You probably have gotten lots of advice from friends, relatives and even your pediatrician on how to handle the situation. “Let him cry; you are just spoiling him,” you are told, or “That’s just a phase; wait until she outgrows it” You don’t want to wait, but you are beginning to wonder if you will have to, since despite all your efforts and strategies the sleep problem persists. Often, the more you try and solve the problem, the worse it gets.
Sooner or later, you might ask yourself, “How long do I let my baby cry – all night?” And if your baby wakes up four, five, or six times a night, “Will this phase pass before we collapse from exhaustion?”
Everything seems pretty hopeless at first. Let me assure you that there is hope. With almost all of these babies, we are able at least to reduce the sleep disturbance significantly, and usually we can eliminate the problem entirely. Unfortunately however there is no *one* easy trick to solve this sleeping problem. Sleeping is a learned skill. Babies are not born with an awareness of how to put themselves to sleep so its a slow, accustomed transition to a very basic skill. It will take some “trickery” and coaxing on your part, you may have even considered bribing your baby, “If you go to sleep, I will let you watch Sesamie Street for 2 hours straight tomorrow morning” – but let me assure you there are many different methods and techniques to help your baby go to sleep, stay asleep, etc.

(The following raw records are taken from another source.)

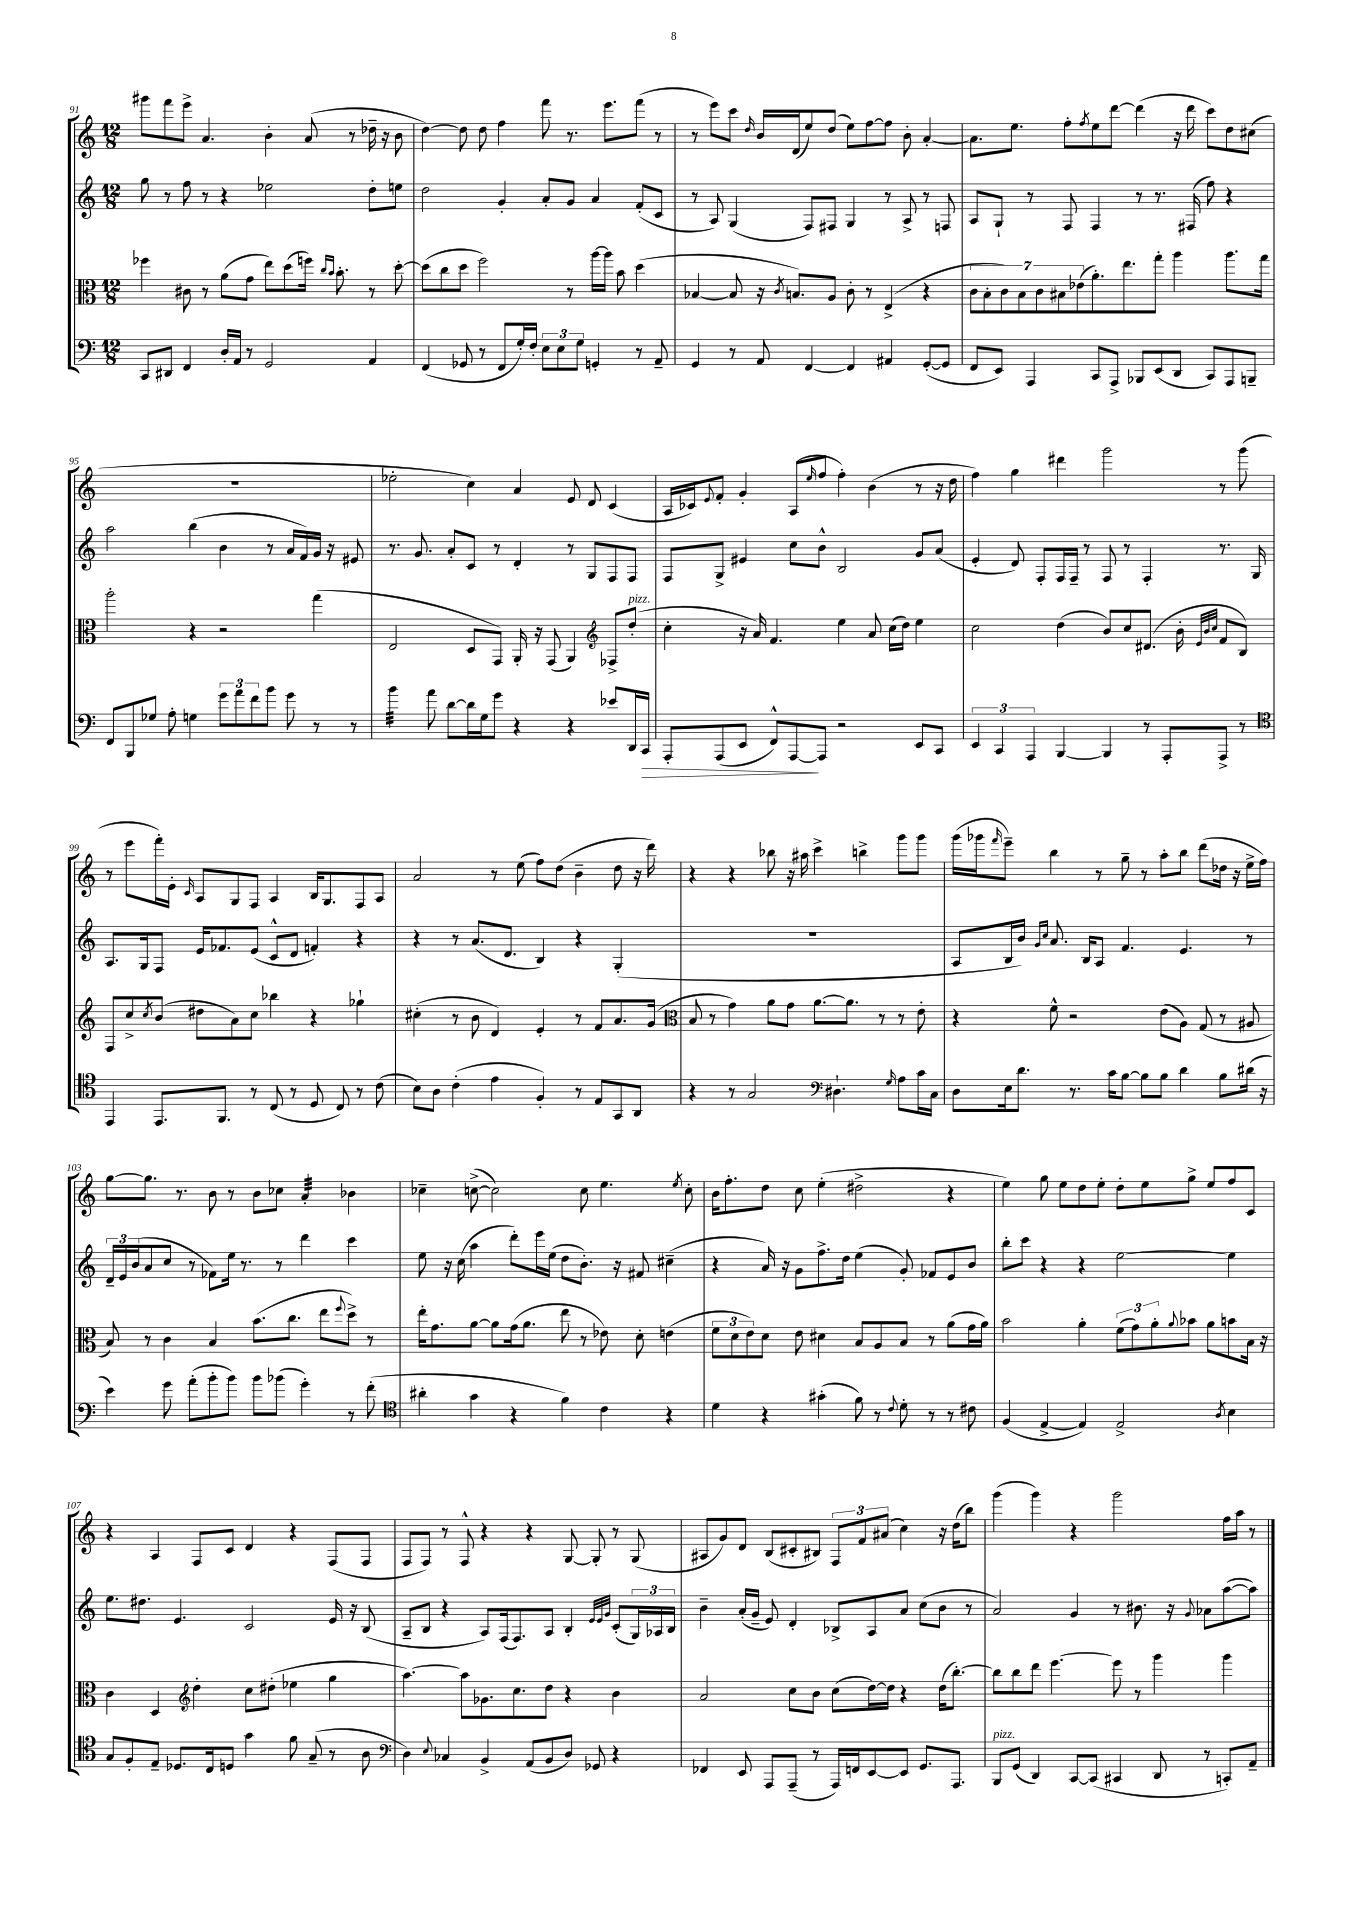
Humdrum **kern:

**kern	**kern	**kern	**kern
*staff4	*staff3	*staff2	*staff1
*clefF4	*clefC3	*clefG2	*clefG2
*k[]	*k[]	*k[]	*k[]
*M12/8	*M12/8	*M12/8	*M12/8
8CC	4ff-	8gg	8ggg#
8DD#	.	8r	8fff
4FF	8c#	8ff	8eee^
.	8r	8r	4.a
16D'	(8a	4r	.
16AA	.	.	.
8r	8g	.	.
2GG	8ee)	2ee-	4b'
.	(8dd	.	.
.	16ff)	.	(8a
.	16qqcc	.	.
.	16qqb	.	.
.	8.b'	.	.
.	.	.	8r
4AA	8r	8dd'	16dd-~
.	.	.	16r
.	[8dd'	8ee	8b
=	=	=	=
(4FF	(8dd]	2dd	[4dd)
.	8cc	.	.
8GG-	8dd	.	8dd]
8r	2ff)	.	8dd
8FF	.	4g'	4ff
16G')	.	.	.
16F'	.	.	.
12E	.	8a'	8fff
12E	.	.	.
.	8r	8g	8.r
12G	.	.	.
4GG'	[16aa	4a	.
.	16aa]	.	8.eee
.	8b	.	.
8r	(4dd	(8f'	(8fff
8AA~	.	8c	8r
=	=	=	=
4GG	[4B-	8r	8r
.	.	8A)	8eee)
8r	8B-]	(4G	8ccc
.	.	.	16qqdd
8AA	16r	.	16b
.	8qc	.	.
.	8.B)	.	(16d
[4FF	.	8F)	8ee)
.	8A	8F#	(8dd
4FF]	8c'	4G	8ee)
.	8r	.	[8ff
4AA#	(4E^	8r	8ff]
.	.	8A^	8b'
([8GG'	4r	8r	[4a'
8GG]	.	8F	.
=	=	=	=
8FF	14c	8A	8.a]
.	14B'	.	.
8EE)	.	8G`	.
.	14c)	.	.
.	.	.	8.ee
.	14B	.	.
4AAA	.	8r	.
.	14c	.	.
.	14B#	.	.
.	.	8F	8ff'
.	(14e-	.	.
.	.	.	8qff
8CC	8.a')	4F	8ee
8AAA^	.	.	[8ddd
.	8.ee	.	.
8BBB-	.	8r	(4ddd]
(8EE	8gg'	8.r	.
8DD	4aa	.	16r
.	.	(16F#	16ddd
8CC)	.	8ff)	8ccc)
8AAA	8.aa	4r	8dd
8BBB~	.	.	(8cc#
.	16gg	.	.
=	=	=	=
8FF	2aa'	2aa	1.r
8BBB	.	.	.
8G-	.	.	.
8A'	.	.	.
4G	4r	(4bb	.
12g	2r	4b	.
12a	.	.	.
12f	.	.	.
8b	.	8r	.
8g	.	16a	.
.	.	16f)	.
8r	(4gg	16g	.
.	.	16r	.
8r	.	8e#	.
=	=	=	=
4b	2E	8.r	2ee-'
.	.	8.g	.
8a	.	.	.
[8d	.	8a'	.
16d]	8D	8c	4cc)
16G	.	.	.
8g	8GG)	8r	.
4r	16AA'	4d'	4a
.	16r	.	.
.	(8GG	.	.
4r	4AA)	8r	8e
.	.	8G	8d
*	*clefG2	*	*
8e-	8F-^	8F	(4c
16DD	(8dd'	8F	.
16CC	.	.	.
=	=	=	=
8AAA'	4cc'	8F	16A
.	.	.	16c-)
.	.	.	8qqe
(8AAA	.	8G^	8f'
8EE	16r	4e#	4g'
.	16a)	.	.
8FF^^)	4.f	.	.
[8AAA	.	8cc	(8A
.	.	.	16qqee
8AAA]	.	8b^^	8ff
2r	4ee	2B	4ff')
.	8a	.	(4b
.	(16cc	.	.
.	16dd)	.	.
8EE	4ee	8g	8r
8CC	.	(8a	16r
.	.	.	16dd
=	=	=	=
6EE	2cc	4e'	4ff)
6CC	.	.	.
.	.	8d)	4gg
6AAA	.	.	.
.	.	8F'	.
[4BBB	(4dd	16F	4ddd#
.	.	16F~	.
.	.	8r	.
4BBB]	8b)	8F	2ggg
.	8cc	8r	.
8r	(8.d#	4F'	.
8AAA'	.	.	.
.	16b'	.	.
.	32qqe	.	.
.	32qqb	.	.
.	32qqcc	.	.
8AAA^	8f	8.r	8r
8r	8B)	.	(8ggg
.	.	16G	.
=	=	=	=
*clefC4	*	*	*
4EE	8F	8.A	8r
.	8cc^	.	8eee
.	.	16G	.
.	8qcc	.	.
8.EE	(8b	8F	16fff')
.	.	.	16e'
.	.	.	16qqc
.	8dd#	16e	8A
8.FF	.	8.f-	.
.	8a)	.	8G
8r	8cc	(8e	8F
(8C	4bb-	8c^^	4A
8r	.	8d	.
8D	4r	4f')	16B
.	.	.	8.G
8C)	.	.	.
8r	4gg-`	4r	8F
(8c	.	.	8A
=	=	=	=
8B)	(4cc#'	4r	2a
8A	.	.	.
(4c'	8r	8r	.
.	8b	(8.a	.
4e	4d)	.	8r
.	.	8.d	.
.	.	.	(8ee
4F')	4e'	4B)	8ff)
.	.	.	(8dd
8r	8r	4r	4b~
8E	8f	.	.
8GG	8.a	(4G'	8dd
8AA	.	.	16r
.	(16g	.	16ddd)
=	=	=	=
*	*clefC3	*	*
4r	8B	1.r	4r
.	8r	.	.
8r	4g)	.	4r
2G	.	.	.
.	8a	.	8bb-
.	8g	.	16r
.	.	.	16aa#
.	[8.a	.	4ccc^
*clefF4	*	*	*
4.D#`	.	.	.
.	8.a]	.	.
.	.	.	4bb^
.	8r	.	.
16qqG	.	.	.
8A	8r	.	8ggg
16c	8e'	.	8ggg
16C	.	.	.
=	=	=	=
8D	4r	8A	(16ggg
.	.	.	16ggg-
.	.	.	16qqfff
16E	.	16B	8eee~)
8.d	.	16b)	.
.	.	16qqg	.
.	.	16qqcc	.
.	8f^^	8.a	4bb
8.r	2r	.	.
.	.	16B	.
.	.	8A	8r
16c	.	.	.
[8B	.	4.f	8gg~
8B]	.	.	8r
8B	(8e	.	8aa'
4d	8A)	4.e	8bb
.	(8G	.	(8ddd
8B	8r	.	16dd-
.	.	.	16r
(16d#	8A#	8r	16ee^
16r	.	.	16ff)
=	=	=	=
4e)	8B)	24d~	[8gg
.	.	24e	.
.	.	(24b	.
.	8r	8a	8.gg]
8g	4c	8cc	.
.	.	.	8.r
(8a'	.	8r	.
8b'	4B	8f-)	8b
8b)	.	16ee	8r
.	.	8.r	.
8b	(8.b	.	8b
(8b-	.	8r	8cc-
.	8.cc	.	.
4g')	.	4ddd	4a'
.	8ee	.	.
.	8qqff	.	.
8r	8dd^)	4ccc	4b-
(8f'	8r	.	.
=	=	=	=
*clefC4	*	*	*
4a#'	16ee'	8ee	4cc-~
.	8.g	.	.
.	.	16r	.
.	.	(16cc	.
4g	[8a	4aa	([8cc^
.	8a]	.	2cc])
4r	(16g	8ddd')	.
.	8.a	.	.
.	.	16eee	.
.	.	(16ee	.
4f)	8ee	8dd	.
.	8r	8.b')	8cc
4c	8e-)	.	4.ee
.	.	16r	.
.	8d'	8f#	.
4r	(4e	(4cc#~	.
.	.	.	8qee
.	.	.	8cc'
=	=	=	=
4d	12f	4r	16b
.	.	.	8.ff'
.	12d	.	.
.	12e)	.	.
4r	8d	16a)	8dd
.	.	16r	.
.	8e	8g	8cc
(4g#'	4d#	8.ff^	(4ee'
.	.	16dd	.
8f)	8B	(4ee	2dd#^
8r	8A	.	.
8qqc	.	.	.
8d'	8B	8g')	.
8r	8r	8f-	.
8r	(8a	8e	4r
8c#	16g	8b	.
.	16a)	.	.
=	=	=	=
(4F	2b	8bb'	4ee)
.	.	8ccc	.
[4E^	.	4r	8gg
.	.	.	8ee
4E])	4a'	4r	8dd
.	.	.	8ee'
2E^	(12f	[2ee	8dd'
.	12g)	.	.
.	.	.	8ee
.	12a'	.	.
.	8qqa	.	.
.	8b-	.	8gg^
.	8a	.	8ee
8qA	.	.	.
4B	8b	4ee]	8ff
.	16B	.	8c
.	16r	.	.
=	=	=	=
8G	4c	8.ee	4r
8F'	.	.	.
.	.	8.dd#	.
8E~	4D	.	4A
8.D-	.	4.e	.
*	*clefG2	*	*
.	4dd'	.	8F
16C	.	.	.
8D	.	.	8c
4g	8cc	2c	4d
.	(8dd#'	.	.
8f	4ee-	.	4r
(8G~	.	.	.
8r	4gg	16e	(8F
.	.	16r	.
8A	.	(8B	8F
=	=	=	=
*clefF4	*	*	*
4D)	[4.aa)	8A~	8F
.	.	8B	8F)
8qqE	.	.	.
4C-	.	4r	8r
.	8aa]	.	8F^^
4BB^	8.g-	8A)	4r
.	.	(16F	.
.	8.cc	8.F)	.
(8AA	.	.	4r
8BB	8dd	8A	.
8D)	4r	4B'	[8G
8GG-	.	.	8G']
.	.	32qqe	.
.	.	32qqe	.
.	.	32qqg	.
4r	4b	(8c'	8r
.	.	24G)	(8G
.	.	24A-	.
.	.	24B	.
=	=	=	=
4FF-	2a	4b~	8A#
.	.	.	8g)
8EE	.	(16a'	8d
.	.	16g~	.
8AAA	.	8e)	(8B
(8AAA~	8cc	4d'	8c#'
8r	8b	.	8B#)
16AAA)	(8cc	8B-^	12F
16FF	.	.	.
.	.	.	12f
[8EE	[16dd)	8A	.
.	.	.	(12a#
.	16dd]	.	.
8EE]	4r	8a	4cc)
8.GG	.	(8cc	.
.	(16dd	8b	16r
8.AAA	[8.bb')	.	(16dd
.	.	8r	8bb)
=	=	=	=
8BBB	8bb]	2a)	(4ggg
(8GG	8bb	.	.
4DD)	8ddd	.	4ggg)
.	[4.eee	.	.
[8CC	.	4g	4r
(8CC]	.	.	.
4CC#	8eee]	8r	2ggg
.	8r	8.b#	.
8DD	4ggg	.	.
.	.	16r	.
.	.	8qqg	.
8r	.	8a-	.
8CC')	4ggg	([8aa	16ff
.	.	.	16aa
8AA~	.	8aa])	8r
==	==	==	==
*-	*-	*-	*-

With my background in Early Childhood Development, my experience with children and the research that I have done, the information in this blog will help you identify the type and cause of your baby’s particular disturbance, and it will give you a variety of practical ways of solving the problem. It will help you gain an understand and perspective that your baby is just a little human being who simply has no idea how to relax themselves to slumber, how to be more patient with your baby & yourself, and how to ease your baby into sleeping independently.
And if you ever need a hand or have any questions, feel free to leave them below and I will be more than happy to help you out. I am no doctor, but I do have a degree around children and I am also a mommy, at this point in time re-sleep training my 18 month old son, who is currently going through his 18 month sleep regression. Oh joy.